A história da Humanidade corre paralela à dos rios. Quase todos os grandes rios geraram ao longo das suas margens grandes cidades. “Quem ofende um rio, ofende Deus” — diz um provérbio africano. Quando um rio morre, morre tudo o que há nele, e todo o chão que ele atravessa. Surpreende-me que a tragédia do Rio Doce não provoque mais emoção e mais revolta, quer dentro, quer fora do Brasil. A mim chocou-me, como o pior dos ataques terroristas.
Fotos sobre a chegada da lama da Samarco ao mar que ilustram a edição de hoje podem ser acompanhadas aqui |
Impressionou-me o depoimento de uma mulher do povo Krenak: “O rio já sabia que ia ser morto”, disse ela: “Quando a sujeira veio, ele foi subindo chorando, fazendo barulho. E minha mãe chorando junto”.
Se o rio conhecia o seu destino, quem o matou também deveria conhecer — e com décadas de avanço.

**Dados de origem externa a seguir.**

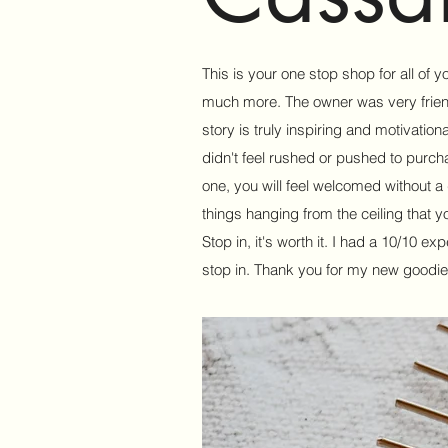
This is your one stop shop for all of 
much more. The owner was very friendl
story is truly inspiring and motivationa
didn't feel rushed or pushed to purch
one, you will feel welcomed without a do
things hanging from the ceiling that y
Stop in, it's worth it. I had a 10/10 e
stop in. Thank you for my new goodie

A boa notícia é que os rios são muitíssimo mais resistentes que as pessoas. A História mostra que havendo vontade política, e meios para tal, é possível ressuscitar rios biologicamente mortos. Lembremos o que se passou com o Tâmisa. No século XVI, a poluição do Tâmisa, ao atravessar Londres, era já tal que a população evitava consumir a sua água. Em meados do século XIX, após duas grandes epidemias de cólera, foi construída uma rede de captação de esgotos que atirava os dejetos da cidade alguns quilômetros a jusante. O rio ganhou então a alcunha de “The Great Stink” (O Grande Fedor). Nos anos 50 do século passado, quando já não havia nem um peixe nas águas do Tâmisa, surgiram as primeiras estações de tratamento de esgotos. O aparecimento de salmões, duas décadas depois, causou comoção e confirmou que era possível devolver a vida ao rio. Hoje não só há salmões e mais de uma centena de outras espécies de peixes, como também focas. Até golfinhos se arriscam, vez por outra, a visitar a capital inglesa. Em 2006, uma baleia perdida, com cerca de cinco metros de comprimento, morreu durante uma tentativa de resgate, após ter subido o rio até a Ponte de Battersea, no centro de Londres.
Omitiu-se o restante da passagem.